The party was great, everybody was happy and enjoyed themselves; no matter how unofficial that party seemed; the greatest thing is Kikuchi-sensei was smiling.
Details: During the beginning of the class I remembered that I have forgot my workbooks along my laptop that I was intending to use as a karaoke tool.
The laptop was left in my friend’s car who already left 10 minutes ago, he was in a hurry for the lecture and was already too far to turn around, needless to mention that he maybe underestimated the importance of music in a party, or rather had no time to think about it since his priority is to get to the lecture.
and the party starts, I apologize to everyone that there will be no karaoke for today, which was a breaking news since part of people attended the party with high expectations to see me sing.
“am I a good singer?? ”
My friend’s silly joke “You ruined the party D-kun” really shattered me to the bones, I was about to cry and turned around pretending nothing is wrong; instead I was hoping my friend would return in time to let me sing at least in the middle of the party.

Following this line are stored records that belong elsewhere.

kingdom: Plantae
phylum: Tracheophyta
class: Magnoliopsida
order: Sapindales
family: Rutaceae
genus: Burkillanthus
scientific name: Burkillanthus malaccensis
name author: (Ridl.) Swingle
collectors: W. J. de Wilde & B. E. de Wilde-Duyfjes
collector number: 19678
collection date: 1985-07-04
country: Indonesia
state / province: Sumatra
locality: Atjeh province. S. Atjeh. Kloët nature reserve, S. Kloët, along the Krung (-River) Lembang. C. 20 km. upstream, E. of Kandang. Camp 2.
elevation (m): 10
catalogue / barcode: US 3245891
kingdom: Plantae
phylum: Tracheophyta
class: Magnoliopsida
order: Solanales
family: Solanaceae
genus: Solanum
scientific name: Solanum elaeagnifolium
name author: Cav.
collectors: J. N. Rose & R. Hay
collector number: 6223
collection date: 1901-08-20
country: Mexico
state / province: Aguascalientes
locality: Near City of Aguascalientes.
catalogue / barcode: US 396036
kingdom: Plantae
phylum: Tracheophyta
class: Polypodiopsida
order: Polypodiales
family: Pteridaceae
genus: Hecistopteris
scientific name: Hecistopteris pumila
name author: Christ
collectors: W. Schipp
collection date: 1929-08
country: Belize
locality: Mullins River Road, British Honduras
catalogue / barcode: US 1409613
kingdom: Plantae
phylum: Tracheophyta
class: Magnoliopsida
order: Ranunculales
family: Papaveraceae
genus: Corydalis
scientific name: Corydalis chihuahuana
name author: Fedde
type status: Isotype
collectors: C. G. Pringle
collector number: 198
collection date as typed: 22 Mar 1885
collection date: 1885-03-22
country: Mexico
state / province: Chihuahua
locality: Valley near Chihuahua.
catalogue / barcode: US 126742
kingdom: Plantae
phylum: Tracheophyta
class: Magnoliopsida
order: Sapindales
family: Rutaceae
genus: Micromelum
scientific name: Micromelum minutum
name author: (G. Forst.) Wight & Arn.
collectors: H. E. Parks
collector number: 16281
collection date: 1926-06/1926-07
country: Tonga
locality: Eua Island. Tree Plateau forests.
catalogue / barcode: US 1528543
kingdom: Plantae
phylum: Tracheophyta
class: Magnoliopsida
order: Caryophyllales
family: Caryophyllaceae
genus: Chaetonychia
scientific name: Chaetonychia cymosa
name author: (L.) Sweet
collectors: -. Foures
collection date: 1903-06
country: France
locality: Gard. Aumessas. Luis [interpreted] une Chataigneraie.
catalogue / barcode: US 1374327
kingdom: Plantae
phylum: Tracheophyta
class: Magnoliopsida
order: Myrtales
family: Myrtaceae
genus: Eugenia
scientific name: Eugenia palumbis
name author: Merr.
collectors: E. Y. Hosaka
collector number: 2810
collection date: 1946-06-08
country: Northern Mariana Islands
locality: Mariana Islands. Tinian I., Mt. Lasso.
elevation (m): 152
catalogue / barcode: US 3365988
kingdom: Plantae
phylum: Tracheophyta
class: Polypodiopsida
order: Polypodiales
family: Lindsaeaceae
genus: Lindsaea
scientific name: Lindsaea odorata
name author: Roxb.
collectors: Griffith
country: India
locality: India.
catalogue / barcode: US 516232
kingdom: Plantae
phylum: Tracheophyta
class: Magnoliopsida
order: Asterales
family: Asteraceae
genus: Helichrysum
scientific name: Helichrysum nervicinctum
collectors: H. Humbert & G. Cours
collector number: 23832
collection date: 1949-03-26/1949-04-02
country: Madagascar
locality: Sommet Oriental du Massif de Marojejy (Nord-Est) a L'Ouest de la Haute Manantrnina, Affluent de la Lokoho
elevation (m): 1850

I watched all enjoy themselves, and I ate some of this and that. still waiting, calling him was useless, he turned his phone of in the lecture.
To me the party was not only without music, it was without sound. I watched it through a silent camera feedback.
How hard I have practiced to sing songs… and now I was not in a rational state. I though I’m gonna kill someone.. but was it more anger over myself, or sorrow over ruining that happiness for others. my friend tried so hard to organize the party and I just messed all her work up, at the critical point.
what is the point of thinking now, it’s over.
and my friend arrives after the party has ended handing me the laptop, yes I was happy I retrieved my laptop, but from a side it seemed as an insult; however the blame was all mine.
If I hadn’t thought about the party and carrying my friend’s stuff.. and thought more about my part…. I couldn’t have forget something as vital as singing in that case.
Those remaining asked me to sing, but would I sing and cry.. I rather save the embarrassment. I apologized to Kikuchi-sensei that I’m not feeling so well.
and gave her the song name and lyrics.. so she can at least listen to what I wanted to sing, “Maybe it’s right thing to do, or bad”
I want to see Kikuchi again before she leaves, Maybe I can sing for her and leave my memory in her mind as greatest present of all.
1 hour later, arrived at home.
I took out a cheap whiskey had a sip to get sleepy,
“Since I never drink, sometimes I use a very little amount “table spoon” , that works better than a sleeping pill”
I wanted to forget this day, and remember only Kikuchi.
I didn’t want to eat, and ate only a few spoons of rice and rested on the couch, and I get an SMS on my phone.
“Thank you very much D-san, the party was funny, I couldn’t do it without your help 🙂 Take care.”
I was too sleepy to remember what I replied, but I did realize, at least… there are people who care.
at least. there’s something that made me smile in that day.
“well, I shouldn’t give up that easily”, I said to myself; tomorrow is a new day, and I should sing for Kikuchi, and everyone else; because I want to make people happy. no I want to do that what makes me happy most.